Akademik Veri Yönetim Sistemi
CANCER CONTROL, cilt.31, 2024 (SCI-Expanded)
Background: Immunotherapy has shown promise in treating various subtypes of metastatic cancers, but many patients are frail and may have compromised immune systems, which can influence treatment outcomes. Sarcopenia, a condition characterized by loss of muscle mass and systemic inflammation, is a potential factor that may negatively impact the response to immunotherapy.
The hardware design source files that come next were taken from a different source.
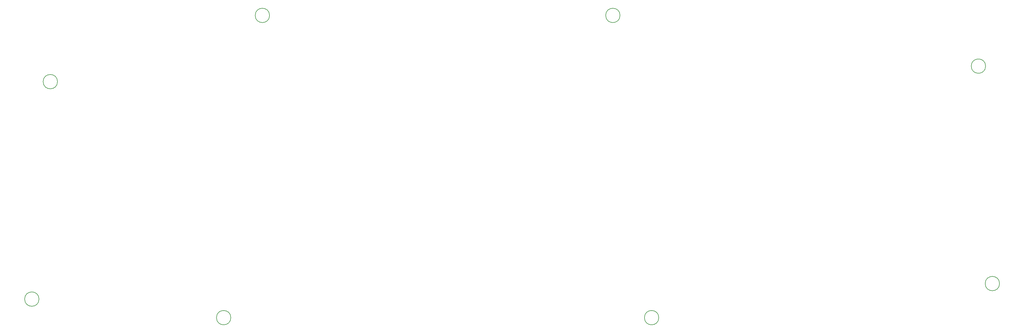
<source format=gbr>
G04 #@! TF.GenerationSoftware,KiCad,Pcbnew,(5.1.7)-1*
G04 #@! TF.CreationDate,2020-10-24T21:34:07+07:00*
G04 #@! TF.ProjectId,arisu,61726973-752e-46b6-9963-61645f706362,1.1*
G04 #@! TF.SameCoordinates,Original*
G04 #@! TF.FileFunction,Other,Comment*
%FSLAX46Y46*%
G04 Gerber Fmt 4.6, Leading zero omitted, Abs format (unit mm)*
G04 Created by KiCad (PCBNEW (5.1.7)-1) date 2020-10-24 21:34:07*
%MOMM*%
%LPD*%
G01*
G04 APERTURE LIST*
%ADD10C,0.150000*%
G04 APERTURE END LIST*
D10*
X243260266Y-120608720D02*
G75*
G03*
X243260266Y-120608720I-2200000J0D01*
G01*
X347649949Y-110157503D02*
G75*
G03*
X347649949Y-110157503I-2200000J0D01*
G01*
X59065000Y-48245000D02*
G75*
G03*
X59065000Y-48245000I-2200000J0D01*
G01*
X53397500Y-114920000D02*
G75*
G03*
X53397500Y-114920000I-2200000J0D01*
G01*
X124027220Y-27932509D02*
G75*
G03*
X124027220Y-27932509I-2200000J0D01*
G01*
X112159436Y-120609368D02*
G75*
G03*
X112159436Y-120609368I-2200000J0D01*
G01*
X231392785Y-27932509D02*
G75*
G03*
X231392785Y-27932509I-2200000J0D01*
G01*
X343380000Y-43482516D02*
G75*
G03*
X343380000Y-43482516I-2200000J0D01*
G01*
M02*

</source>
However, more data must be collected on the extent of its influence. Therefore, this study aims to investigate the effects of sarcopenia, systemic inflammation, and Eastern Cooperative Oncology Group Performance Status (ECOG PS) on the response to immunotherapy. Methods: We enrolled 100 patients treated with immune checkpoint inhibitors between 2015 and 2021 who underwent computed tomography of the abdomen before the first immunotherapy dose. This study was conducted retrospectively. Gender-specific thresholds were used for the diagnosis of sarcopenia. C-reactive protein (CRP), erythrocyte sedimentation rate, neutrophil-to-lymphocyte ratio (NLR), platelet-to-lymphocyte ratio (PLR), albumin, and lactate dehydrogenase (LDH) were used as markers of systemic inflammation. Systemic inflammatory markers and sarcopenia were assessed using univariable and multivariable analyses for overall survival (OS) and progression-free survival (PFS). Results: Sarcopenia was found to be a significant prognostic factor associated with poor PFS (HR, 2.33; 95% confidence interval [CI], 1.45-3.74; P < 0.001). In addition, hypoalbuminemia was identified as a significant prognostic factor for predicting OS (HR, 2.10; 95% CI, 1.21-3.66; P = 0.008). Conclusions: Closer monitoring and prevention of sarcopenia may enhance both OS and PFS. Additionally, our composite model may assist oncologists in predicting responses to immunotherapy more accurately. However, further prospective studies are needed to validate these findings.